All activity data points shown in the figures are the mean ± s.e.m. (standard error of mean) of at least two technical replicates. Fitting of data points using Origin 2018 (OriginLab) resulted in the fitting values ± s.e. (standard error; scaled with square root of reduced Chi-square). Detailed description of the used fitting functions can be found in the figure legends, table footer, and the method details section. For data calculated from two values ± s.e.(m.), the s.e. was calculated according to the Gaussian law of error propagation. All analyses and data representations were performed and assembled in Origin 2018 (OriginLab) except for MS analysis (Data Analysis 4.2, Bruker Daltonics), native MS analysis (UniDec version 2.6.5 (Marty et al., 2015)), crystal structure analysis (MolProbity (Davis et al., 2007)), and computational analysis (Yasara (Krieger et al., 2004), plotly (https://plot.ly), Gromacs (version 5.1.2) (Berendsen et al., 1995)). Details can be found in the method details section and data collection and refinement statistics of crystal structure analysis can be found in the Supplementary Information.
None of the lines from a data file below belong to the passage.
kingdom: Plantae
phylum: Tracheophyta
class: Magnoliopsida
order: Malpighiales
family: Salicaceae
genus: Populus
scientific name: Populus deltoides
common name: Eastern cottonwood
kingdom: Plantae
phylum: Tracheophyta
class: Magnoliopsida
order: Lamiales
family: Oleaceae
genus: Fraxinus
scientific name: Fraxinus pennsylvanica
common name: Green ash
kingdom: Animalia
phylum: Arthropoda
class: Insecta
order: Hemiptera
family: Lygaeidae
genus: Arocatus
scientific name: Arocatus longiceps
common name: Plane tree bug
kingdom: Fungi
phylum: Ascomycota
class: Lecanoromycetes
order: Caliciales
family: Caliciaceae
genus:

Data and code availability

The crystal structures generated during this study are available at the Protein Data Bank (http://www.rcsb.org) with the following accession numbers: ImGPS(fY39NPY) PDB-ID 6rtz and ImGPS(fS55AzoF) PDB-ID 6ru0.

SIGNIFICANCE.

The artificial spatiotemporal control of biological macromolecules by light is an exciting and rapidly emerging sub-discipline of synthetic biology. Within this framework, one central research goal is the photo-control of monomeric enzymes by reversible obstruction of the active site. The next level of sophistication is the light-regulation of allosteric interactions in enzyme complexes, which might pave the way for the regulation of enzyme cascades in industrial biocatalysis. We have made a first step towards this goal and developed a versatile strategy for the light-regulation of allostery, namely the manipulation of signal propagation by photo-sensitive unnatural amino acids (UAAs). To implement our new approach, we used the enzyme complex imidazole glycerol phosphate synthase (ImGPS), which consists of the synthase subunit HisF and the glutaminase subunit HisH. Substrate binding to HisF stimulates the glutaminase activity of HisH over a distance of more than 25 Å. To put this long-range allosteric stimulation under the control of light, we have incorporated the light-responsive UAAs phenylalanine-4′-azobenzene (AzoF), o-nitropiperonyl-O-tyrosine and (NPY) methyl-o-nitropiperonyllysine (mNPK) at ten strategic positions of HisF. The three most promising candidates for the light-dependent regulation of HisH activity were purified and analyzed by various biochemical and biophysical methods. Kinetic measurements showed that HisH activity was light-regulated as much as 10-fold by AzoF-HisF and 4–6-fold by NPY-HisF and mNPK-HisF. Crystal structure analysis and MD simulations revealed the different mechanisms by which each UAA affects the allosteric machinery in ImGPS and provided additional insight into HisH activation. Taken together, we present an innovative approach for the light-regulation of long-range enzyme allostery by the use of photo-sensitive unnatural amino acids. Allostery is a crucial regulatory feature of many central metabolic enzymes. Our work demonstrates a general strategy how this feature can be put under the control of light.